Today, I am unencumbered by the expectations I used to live with. For one thing, children are grown up. No more the expectation that I would always put the kids first. While I was in California last week, I thought about this. What freedom a person who doesn’t have dependent children has. I actually enjoyed those childrearing years a lot. But now that things have changed, my horizons are different. Now on my own, I could choose a lot of different things.

Today, I am a single woman, a school teacher, a mother of adult children, a yoga practitioner, a member of a couple of local groups with social purposes. I am a homeowner.

Where do I want to go from here? I would like to go back to California, but to do that I’ll need to prepare things and people around here first. Who do I want to be there? Well, I want to be a free and respectable person, someone who has a role in the community, someone who is connected and contributing. A school leader, perhaps, not just teacher. Writing, too, is very important to me, I’d like to continue growing my writing.
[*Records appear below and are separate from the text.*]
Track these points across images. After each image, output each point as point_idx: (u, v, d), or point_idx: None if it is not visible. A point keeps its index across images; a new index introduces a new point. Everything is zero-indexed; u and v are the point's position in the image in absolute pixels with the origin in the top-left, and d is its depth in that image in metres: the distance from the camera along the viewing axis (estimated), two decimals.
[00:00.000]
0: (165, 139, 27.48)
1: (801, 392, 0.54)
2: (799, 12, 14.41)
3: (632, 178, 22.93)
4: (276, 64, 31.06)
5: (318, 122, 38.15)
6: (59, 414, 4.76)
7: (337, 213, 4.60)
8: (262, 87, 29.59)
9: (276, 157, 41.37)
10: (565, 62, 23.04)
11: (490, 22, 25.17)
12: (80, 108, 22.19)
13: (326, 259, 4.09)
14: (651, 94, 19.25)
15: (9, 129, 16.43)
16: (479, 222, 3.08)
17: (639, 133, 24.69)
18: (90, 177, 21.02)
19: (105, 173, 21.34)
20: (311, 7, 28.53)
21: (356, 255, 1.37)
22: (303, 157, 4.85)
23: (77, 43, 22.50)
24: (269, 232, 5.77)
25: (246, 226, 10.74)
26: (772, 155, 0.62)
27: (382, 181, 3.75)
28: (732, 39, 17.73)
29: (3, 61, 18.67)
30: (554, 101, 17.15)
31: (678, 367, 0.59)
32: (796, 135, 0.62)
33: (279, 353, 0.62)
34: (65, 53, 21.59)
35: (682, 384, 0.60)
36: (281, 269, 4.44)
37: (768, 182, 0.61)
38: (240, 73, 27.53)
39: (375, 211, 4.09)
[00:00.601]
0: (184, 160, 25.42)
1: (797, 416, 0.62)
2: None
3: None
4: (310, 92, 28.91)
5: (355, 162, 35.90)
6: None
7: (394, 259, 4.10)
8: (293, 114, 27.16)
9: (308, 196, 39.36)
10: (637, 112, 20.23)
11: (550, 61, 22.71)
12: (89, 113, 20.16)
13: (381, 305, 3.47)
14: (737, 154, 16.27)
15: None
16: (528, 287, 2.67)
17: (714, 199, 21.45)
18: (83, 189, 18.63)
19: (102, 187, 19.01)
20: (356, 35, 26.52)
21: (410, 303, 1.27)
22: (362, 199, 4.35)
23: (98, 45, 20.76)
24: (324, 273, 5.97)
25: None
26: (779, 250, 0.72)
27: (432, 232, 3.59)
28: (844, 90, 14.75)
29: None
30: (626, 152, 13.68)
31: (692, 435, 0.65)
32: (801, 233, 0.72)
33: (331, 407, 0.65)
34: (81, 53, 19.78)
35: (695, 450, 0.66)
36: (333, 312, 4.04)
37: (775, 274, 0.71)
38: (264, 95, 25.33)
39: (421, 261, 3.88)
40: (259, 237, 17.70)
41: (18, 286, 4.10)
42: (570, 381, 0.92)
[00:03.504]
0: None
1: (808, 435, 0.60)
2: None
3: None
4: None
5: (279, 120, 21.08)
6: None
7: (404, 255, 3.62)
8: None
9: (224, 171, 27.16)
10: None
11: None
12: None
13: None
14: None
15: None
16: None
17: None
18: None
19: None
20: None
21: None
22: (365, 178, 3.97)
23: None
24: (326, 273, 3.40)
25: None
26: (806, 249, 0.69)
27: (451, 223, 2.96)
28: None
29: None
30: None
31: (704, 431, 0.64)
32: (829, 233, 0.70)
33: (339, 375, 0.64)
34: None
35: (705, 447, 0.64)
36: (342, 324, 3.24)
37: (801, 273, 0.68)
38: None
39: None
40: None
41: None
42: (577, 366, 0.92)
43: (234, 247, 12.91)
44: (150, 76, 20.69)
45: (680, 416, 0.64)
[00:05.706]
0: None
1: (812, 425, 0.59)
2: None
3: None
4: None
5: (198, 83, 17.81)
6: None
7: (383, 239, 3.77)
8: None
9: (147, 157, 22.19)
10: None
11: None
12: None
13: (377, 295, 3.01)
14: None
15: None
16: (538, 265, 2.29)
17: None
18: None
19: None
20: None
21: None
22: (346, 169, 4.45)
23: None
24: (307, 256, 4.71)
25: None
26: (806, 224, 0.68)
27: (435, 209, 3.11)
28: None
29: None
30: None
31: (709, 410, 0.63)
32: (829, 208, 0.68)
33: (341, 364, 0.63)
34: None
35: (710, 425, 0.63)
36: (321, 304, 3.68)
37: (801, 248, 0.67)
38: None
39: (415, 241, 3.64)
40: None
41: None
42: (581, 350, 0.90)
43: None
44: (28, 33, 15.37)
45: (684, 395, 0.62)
Fourth Question: Is the Person I want to be Reachable?

Years ago I wanted to be that teacher that the principal leaves alone… a teacher whose kids listen because they want to. I have become that teacher. Only once this year did my principal check to see me teach. He knows I’ve got this.

I also wanted to be a friend who people call up out of the blue … a traveler who can make an exciting journey our of a local day or a foreign month. A writer who is read by interested readers. I’ve made progress in these areas. There’s still a long way to go.
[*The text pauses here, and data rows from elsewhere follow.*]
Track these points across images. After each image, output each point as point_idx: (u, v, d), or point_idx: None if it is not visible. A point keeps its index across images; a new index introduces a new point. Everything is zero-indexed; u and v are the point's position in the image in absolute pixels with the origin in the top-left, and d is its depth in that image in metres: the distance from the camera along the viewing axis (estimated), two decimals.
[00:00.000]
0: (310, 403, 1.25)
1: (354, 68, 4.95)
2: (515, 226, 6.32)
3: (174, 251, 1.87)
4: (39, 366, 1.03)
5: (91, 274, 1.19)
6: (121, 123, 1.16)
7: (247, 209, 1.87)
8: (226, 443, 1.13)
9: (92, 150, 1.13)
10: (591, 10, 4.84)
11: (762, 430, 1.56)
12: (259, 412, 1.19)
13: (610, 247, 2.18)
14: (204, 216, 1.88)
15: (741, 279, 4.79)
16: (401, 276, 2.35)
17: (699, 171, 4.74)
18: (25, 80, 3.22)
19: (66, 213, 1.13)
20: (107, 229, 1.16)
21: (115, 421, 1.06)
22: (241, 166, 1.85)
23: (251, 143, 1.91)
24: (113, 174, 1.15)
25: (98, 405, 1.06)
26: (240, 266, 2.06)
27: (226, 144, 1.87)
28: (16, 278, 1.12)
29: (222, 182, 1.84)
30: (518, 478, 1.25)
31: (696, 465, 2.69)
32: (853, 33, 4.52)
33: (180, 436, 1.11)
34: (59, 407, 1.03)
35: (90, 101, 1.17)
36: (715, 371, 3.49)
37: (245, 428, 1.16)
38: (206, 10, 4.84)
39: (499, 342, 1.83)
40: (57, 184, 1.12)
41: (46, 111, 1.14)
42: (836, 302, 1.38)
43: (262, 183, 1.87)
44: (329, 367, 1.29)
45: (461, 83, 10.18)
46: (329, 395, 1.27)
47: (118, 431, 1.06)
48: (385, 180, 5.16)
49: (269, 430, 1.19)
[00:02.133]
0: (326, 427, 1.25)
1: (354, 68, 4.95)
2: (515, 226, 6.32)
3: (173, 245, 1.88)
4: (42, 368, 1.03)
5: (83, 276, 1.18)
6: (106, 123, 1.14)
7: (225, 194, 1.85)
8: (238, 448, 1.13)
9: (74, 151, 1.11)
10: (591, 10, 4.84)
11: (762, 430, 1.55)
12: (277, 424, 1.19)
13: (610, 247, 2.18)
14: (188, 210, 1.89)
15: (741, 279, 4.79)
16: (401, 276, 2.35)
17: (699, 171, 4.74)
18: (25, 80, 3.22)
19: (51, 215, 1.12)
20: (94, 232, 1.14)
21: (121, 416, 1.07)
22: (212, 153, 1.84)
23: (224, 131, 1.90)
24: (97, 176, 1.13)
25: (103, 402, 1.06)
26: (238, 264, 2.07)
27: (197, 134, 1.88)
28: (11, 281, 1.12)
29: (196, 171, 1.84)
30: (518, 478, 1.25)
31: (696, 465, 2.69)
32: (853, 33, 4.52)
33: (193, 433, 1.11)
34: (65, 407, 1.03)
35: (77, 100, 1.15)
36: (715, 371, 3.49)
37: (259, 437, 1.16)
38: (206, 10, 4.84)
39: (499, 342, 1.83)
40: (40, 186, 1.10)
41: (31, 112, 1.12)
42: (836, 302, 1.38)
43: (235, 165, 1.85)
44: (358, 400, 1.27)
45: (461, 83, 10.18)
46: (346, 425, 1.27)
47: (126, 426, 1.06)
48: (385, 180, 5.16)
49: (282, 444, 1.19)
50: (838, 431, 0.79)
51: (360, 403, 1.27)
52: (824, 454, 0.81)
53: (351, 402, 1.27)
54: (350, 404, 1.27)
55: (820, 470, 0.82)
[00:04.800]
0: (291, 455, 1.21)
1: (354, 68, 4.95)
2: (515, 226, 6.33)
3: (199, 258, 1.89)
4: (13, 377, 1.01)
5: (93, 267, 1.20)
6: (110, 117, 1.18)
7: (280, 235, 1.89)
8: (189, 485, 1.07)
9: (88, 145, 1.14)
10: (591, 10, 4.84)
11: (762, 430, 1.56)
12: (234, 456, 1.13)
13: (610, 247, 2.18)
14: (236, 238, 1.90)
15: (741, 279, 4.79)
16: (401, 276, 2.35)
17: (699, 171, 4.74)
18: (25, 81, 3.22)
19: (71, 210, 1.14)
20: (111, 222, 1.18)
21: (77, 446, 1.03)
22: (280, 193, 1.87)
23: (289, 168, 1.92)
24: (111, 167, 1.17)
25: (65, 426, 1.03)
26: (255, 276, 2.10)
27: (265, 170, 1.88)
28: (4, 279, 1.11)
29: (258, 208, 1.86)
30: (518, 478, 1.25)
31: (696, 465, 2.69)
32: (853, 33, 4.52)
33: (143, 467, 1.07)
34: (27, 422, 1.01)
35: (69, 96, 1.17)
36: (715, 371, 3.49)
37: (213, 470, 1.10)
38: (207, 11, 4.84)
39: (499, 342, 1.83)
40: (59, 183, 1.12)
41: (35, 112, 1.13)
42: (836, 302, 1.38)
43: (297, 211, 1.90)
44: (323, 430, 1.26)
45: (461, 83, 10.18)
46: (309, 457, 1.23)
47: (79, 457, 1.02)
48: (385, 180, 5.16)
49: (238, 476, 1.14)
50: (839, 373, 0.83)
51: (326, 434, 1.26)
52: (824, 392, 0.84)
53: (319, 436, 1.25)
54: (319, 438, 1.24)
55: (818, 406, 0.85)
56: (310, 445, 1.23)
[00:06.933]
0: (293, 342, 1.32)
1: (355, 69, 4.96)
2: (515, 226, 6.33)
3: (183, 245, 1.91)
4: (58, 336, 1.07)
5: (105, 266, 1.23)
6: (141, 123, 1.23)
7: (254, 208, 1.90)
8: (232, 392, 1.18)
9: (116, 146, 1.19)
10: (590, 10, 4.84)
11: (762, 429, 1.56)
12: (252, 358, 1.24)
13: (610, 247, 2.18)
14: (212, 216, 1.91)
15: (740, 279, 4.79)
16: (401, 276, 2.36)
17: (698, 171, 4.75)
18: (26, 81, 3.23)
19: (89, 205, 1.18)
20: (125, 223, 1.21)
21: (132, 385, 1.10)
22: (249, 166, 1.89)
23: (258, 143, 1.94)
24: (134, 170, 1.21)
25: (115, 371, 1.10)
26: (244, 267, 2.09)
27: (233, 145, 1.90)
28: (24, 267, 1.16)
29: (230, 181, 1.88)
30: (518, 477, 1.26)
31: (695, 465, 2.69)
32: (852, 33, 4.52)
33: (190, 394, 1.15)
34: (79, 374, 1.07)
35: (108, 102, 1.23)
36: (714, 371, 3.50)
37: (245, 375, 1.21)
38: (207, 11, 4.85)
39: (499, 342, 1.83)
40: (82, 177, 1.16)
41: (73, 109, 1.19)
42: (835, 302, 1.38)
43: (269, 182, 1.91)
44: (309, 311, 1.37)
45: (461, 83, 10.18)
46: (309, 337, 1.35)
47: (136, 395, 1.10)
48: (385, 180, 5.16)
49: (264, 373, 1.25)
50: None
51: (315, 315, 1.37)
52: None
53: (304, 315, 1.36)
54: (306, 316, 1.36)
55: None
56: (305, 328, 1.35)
Karen and I like to say, personal growth is like the asymptotic line of the graph of 1/x. You can approach, but never actually meet, that person that you so want to be. I’ve made progress on who I want to be in the last two years. And more will be revealed.

Summary: How to Change Your Life

Of course, there’s more to it than that. This is just a sketch of meta-thinking in an ongoing process of life change. Really, this whole blog is about how to change your life. And a few recipes, health reflections, plus a couple travel articles.

Changing your life takes time. Some of the steps you can do include:

  • self reflection
  • journaling
  • support groups and counseling
  • exercise
  • reading self help books, though not too many
  • considering how you spend the hours of your day
  • talking to friends about how they see various vexing situations
  • learning to be alone
  • learning to be a friend
  • investigating new activities and/or opportunities that you didn’t do before because it was too scary
  • learning to say no to stuff you actually don’t want to do
  • learning to say yes when you do want to do something even if someone might judge you
  • being your own best friend

Annotated Bibliography for “How to Change Your Life”

Betterup: How to Change Your Life. The most comprehensive list of reasons you might want to change your life I’ve ever seen. Also this: “Our data shows that 55% of people are languishing.” I think that’s pretty generous. I hope you can agree with me here: we’re not languishing like those other guys.

From Mark Manson: How to Change Your Life. In which he argues that, actually, it isn’t about your car, house, job, or romantic partner, it’s about *you* and the fact that you don’t do enough of the right things. He’s a consultant, of course. Very glib, but some good points.

Oberlo: 9 Steps for How to Change Your Life. Noteworthy for including the concept of a “keystone habit,” a behavior change that triggers other behavior changes.

The Muse: 57 Small Changes You Can Make to Change Your Life. Some of which include, assume people have good intentions, don’t get sucked into political discussions, let go of the results, and turn off the background TV.